古代ケルトに由来するワルプルギスの夜は、とても神秘的なものでもあり、古くからさまざまな芸術家が触発され、ワルプルギスの夜にまつわる作品を遺しています。ゲーテが書き遺した悲劇戯曲「ファウスト」にもその様子は記され、それを下敷きにメンデルスゾーンが作曲した「最初のワルプルギスの夜」が生まれたり、現代でも多くの小説や映画が生み出されています。児童文学やアニメーションまで、ワルプルギスの夜をテーマに作られたものは非常に多く、たくさんの人に影響を及ぼしています。

フィンランドでワルプルギスの夜に飲まれるお酒

フィンランドのワルプルギスの夜は、翌日の贅沢なピクニックまでの期間を含めて祝祭とし、これを「ヴァップ」と呼びます。ヴァップの期間中は、お酒をたくさん飲んで過ごしますが、5月1日にその年最初のビールを飲むほかに、はちみつを使って造る「シマ」というお酒をたくさん飲みます。シマは微発泡のミードのようなもので、スーパーマーケットで売っているシマの素を使い、各家庭で造ります。大きなバケツにはちみつとイースト菌や栄養剤が入ったシマの素、水を入れて、数日から1週間ほどで完成します。

バイキングの飲み物「シマ」

もともとシマはバイキングの飲み物として生まれたものでした。バイキングの時代には、お酒は飲む人に、神秘的な力を与えると信じられており、シマは1年を通して飲まれていました。16世紀頃になると、ドイツやラトビアから製品になったものが輸入され、アルコール度数も17%ほどあるミードのようなものが流通するようになります。しかし、原料が贅沢で高価なことから、シマは貴族や上流階級のものとされ、次第に特別な日や、牧師の会合などで飲まれるだけになっていきました。その後原料がはちみつから砂糖に変わることで、庶民が手にしやすくなるものの、禁酒法が始まったことで途絶えることに。しかし禁酒法が終わると同時に、労働者にとってのごちそうのお酒として、メーデーである5月1日に飲まれるようになりました。神秘的な力をバイキングに与えるアルコールを、自宅で醸すシマは、どこか魔女の秘薬作りにも似て、祝祭の期間を盛り上げるのにうってつけだったのかもしれません。

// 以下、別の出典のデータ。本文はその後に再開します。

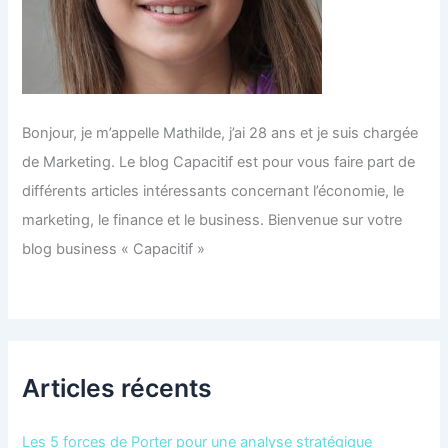
Bonjour, je m’appelle Mathilde, j’ai 28 ans et je suis chargée
de Marketing. Le blog Capacitif est pour vous faire part de
différents articles intéressants concernant l’économie, le
marketing, le finance et le business. Bienvenue sur votre
blog business « Capacitif »
Articles récents
Les 5 forces de Porter pour une analyse stratégique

残念ながらその性質上、シマは製品化されたものがなく、輸入されていませんが、ミードを飲むことで気分を味わうことが出来ます。古代ケルトの魔女やバイキングに思いを馳せながら、初夏の心地よい気候の中でミードを味わえば、不思議な力が湧いてくるかもしれません。ミードのほんのりとした甘さが心地よい酔いにいざなってくれますよ。